The one I can remember is, can anyone direct me to some good online tools about conducting chant. I know there is the basic book on chironomy here, but I would like some videos that are useful. I know YouTube offers up both the good, the bad, and the indifferent.
Come to think of it, the names of any books that might be useful that are not on this site would be appreciated.
Well, it does depend on whether you want to use the ictus, or even if you're not super-interested in it, whether your organization definitively excludes binary and ternary counts. I know that one can conduct Dr. Mahrt's style of chant with something approaching Mocquereau's chironomy, and I've seen semiologists conducting from SG manuscripts with something like it, but if you're really not using Solesmes at all, then Mocquereau's way isn't helpful.
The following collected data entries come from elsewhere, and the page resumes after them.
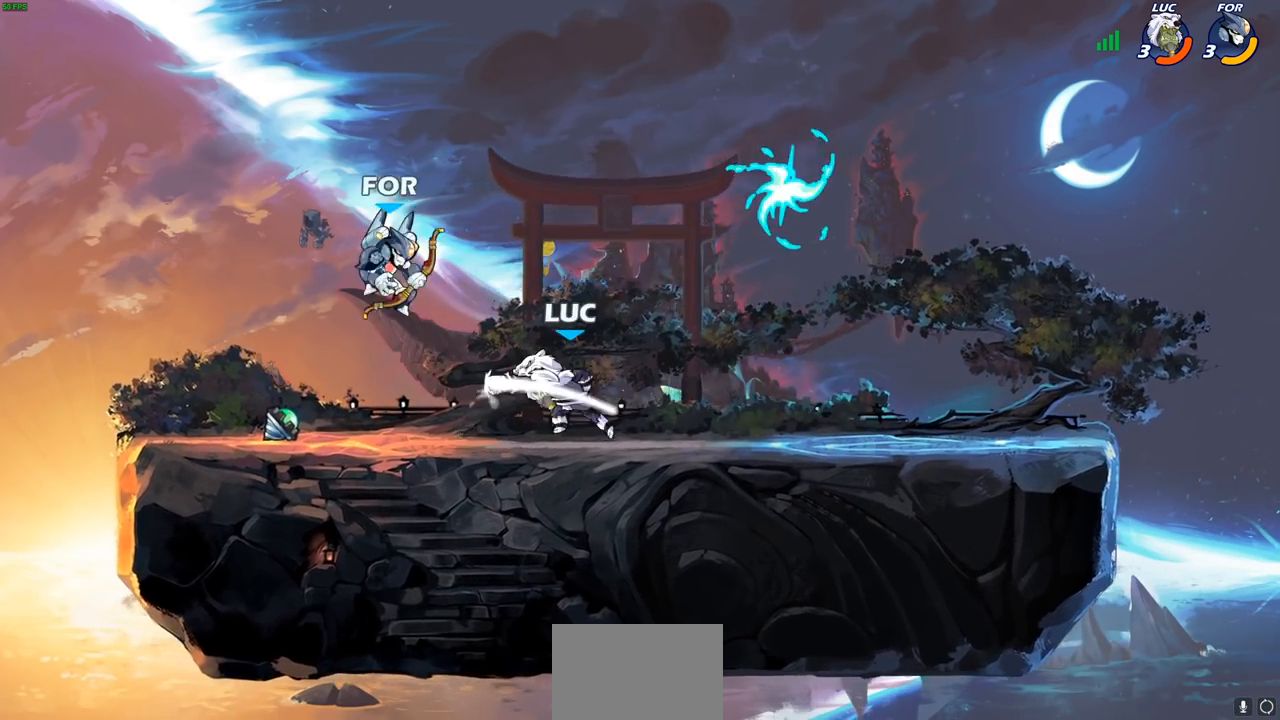
{"buttons": [], "left_stick": "center", "right_stick": "center", "events": [[283, "left_stick", "center"]]}
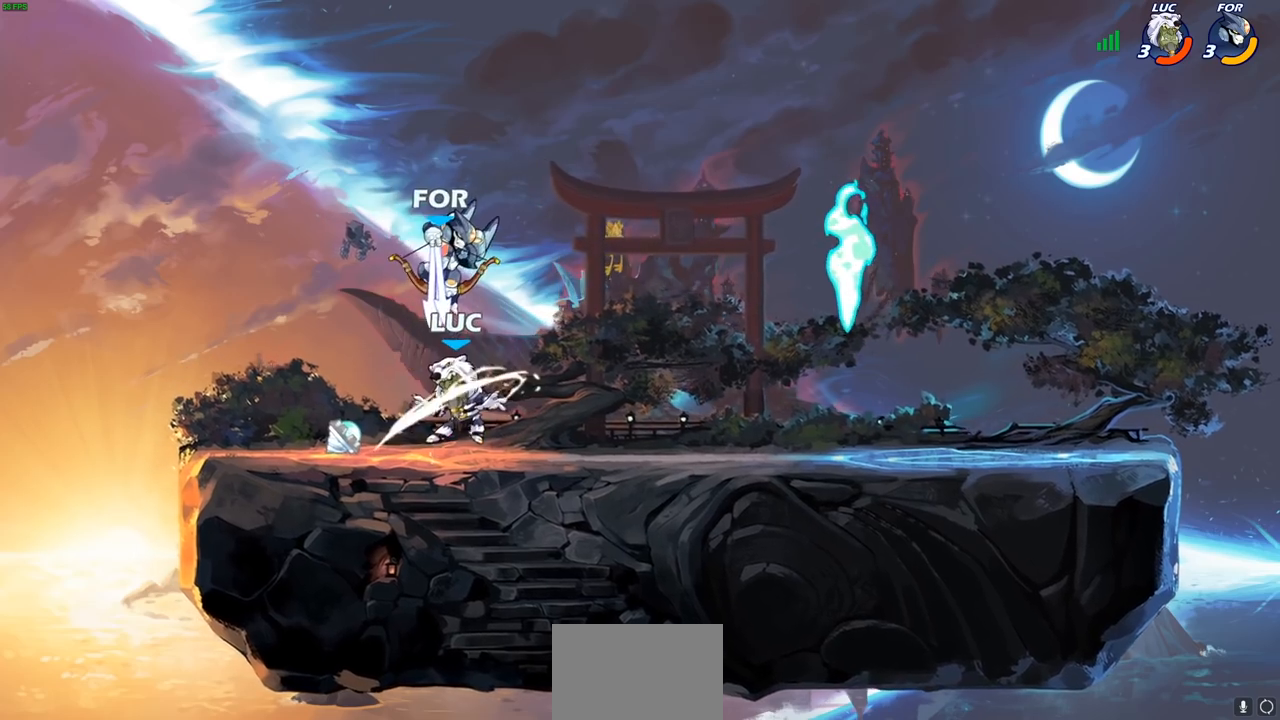
{"buttons": [], "left_stick": "down-left", "right_stick": "center", "events": [[417, "left_stick", "down-left"]]}
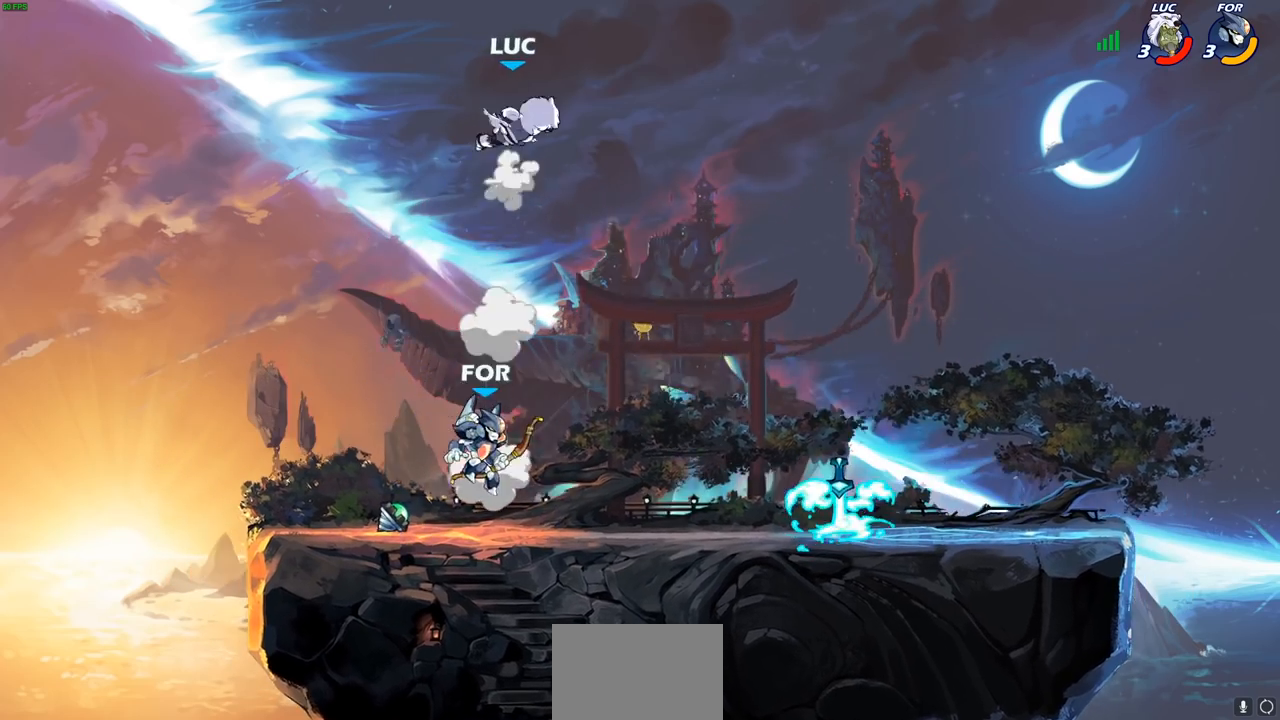
{"buttons": [], "left_stick": "right", "right_stick": "center", "events": [[133, "R2", "down"], [350, "R2", "up"], [400, "left_stick", "down-right"], [450, "left_stick", "right"]]}
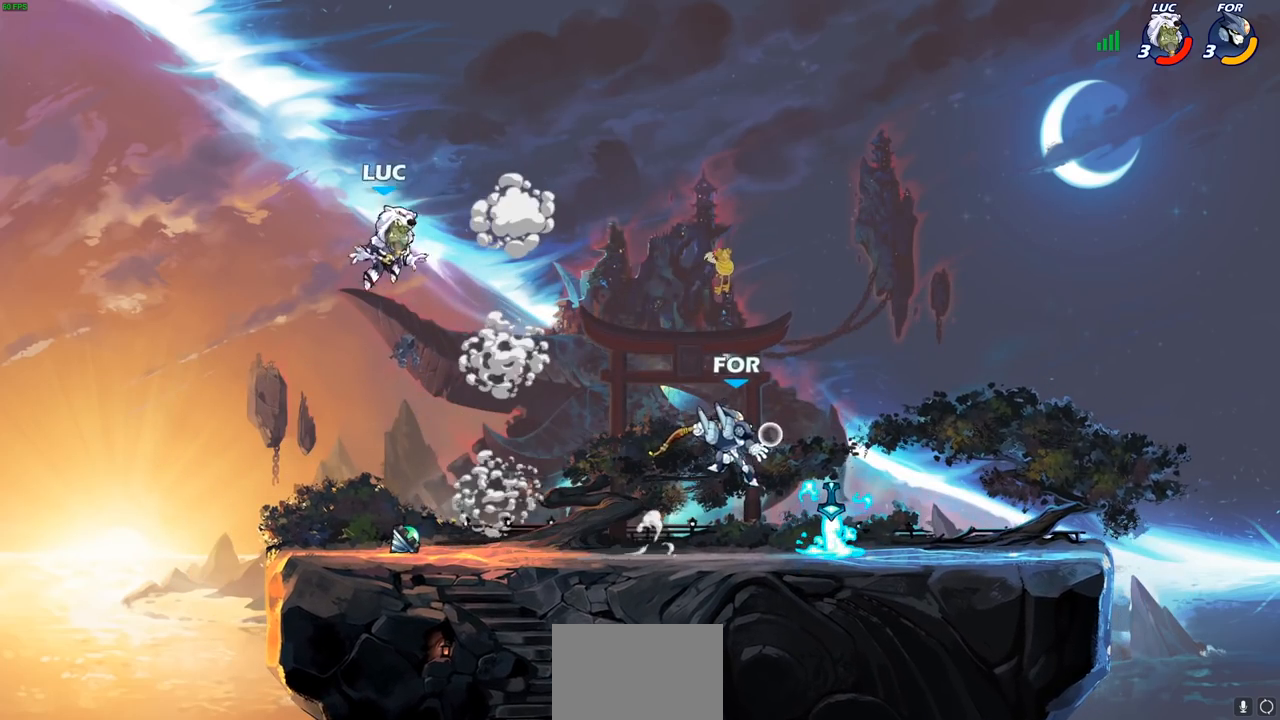
{"buttons": [], "left_stick": "down-left", "right_stick": "center", "events": [[100, "CROSS", "down"], [167, "CROSS", "up"], [250, "left_stick", "down"], [383, "left_stick", "down-left"]]}
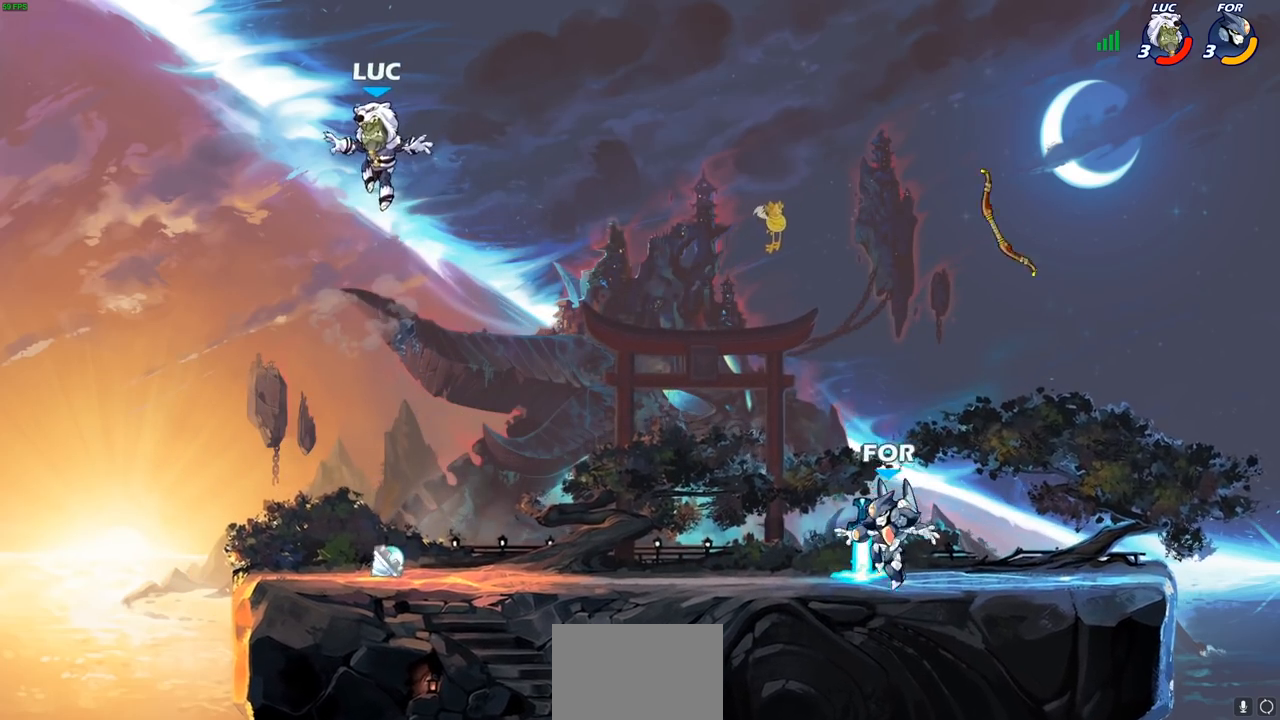
{"buttons": ["R1"], "left_stick": "left", "right_stick": "center", "events": [[17, "left_stick", "down"], [233, "left_stick", "down-left"], [383, "left_stick", "left"], [450, "R1", "down"]]}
There are a lot of good pieces in The Technique of Gregorian Chironomy by Carroll if you really want the ins and outs of the classical Solesmes style (e.g. some of the passages where the notation doesn't make a lot of sense, where there's tension between neumes and where the ictus is printed, where we might be tempted to put an arsis or thesis by default…). But I don't think that it's something to read front to back, and he's a bit too prescriptive, especially on what "must" be an arsis or thesis in cadences. The arsis and thesis rules are in tension, so you must choose one, whereas the ictus placement really does depend on rules and only rarely do I find myself hesitating. I also think that one should try to use square notation, whereas Carroll recommends drawing on transcriptions in modern notation.
Jennifer Donelson-Nowicka did a webinar a few years ago that's also on Youtube (I'd tag her for credit, but I fear that I've never mastered tags with spaces in the username…). She has a handout that she starts with that you could probably get by email that teaches the basic rules, shows the drawing, and works through Kyrie XI.
But if I could offer some advice, from a relatively new conductor of chant: if you do use the Mocquereau method, a tight conducting box limited to your torso and absolutely no higher than your chin is essential; except in the dark, where shadows are a problem, I try to keep my stand around my waist, since I usually don't conduct from a Liber (Brevior, Usualis) directly but rather from copies where I can write in the chironomy markings. For the thesis, sometimes, particularly if the schola is awkwardly arranged, you might find yourself drifting, but if you're moving your neck and torso to extend further, you've gone too far… and then my own personal problem: keep it moving, even at the dotted punctum of a ternary rhythm where the "3" follows a half-bar — I tend to get stuck on "2".
Thank you. That was very useful. I am sure anything I say without my books handy is going to inspire someone else to chime in that I misunderstood something. And that is most likely true.
What it tells me is that I have my work cut out for me!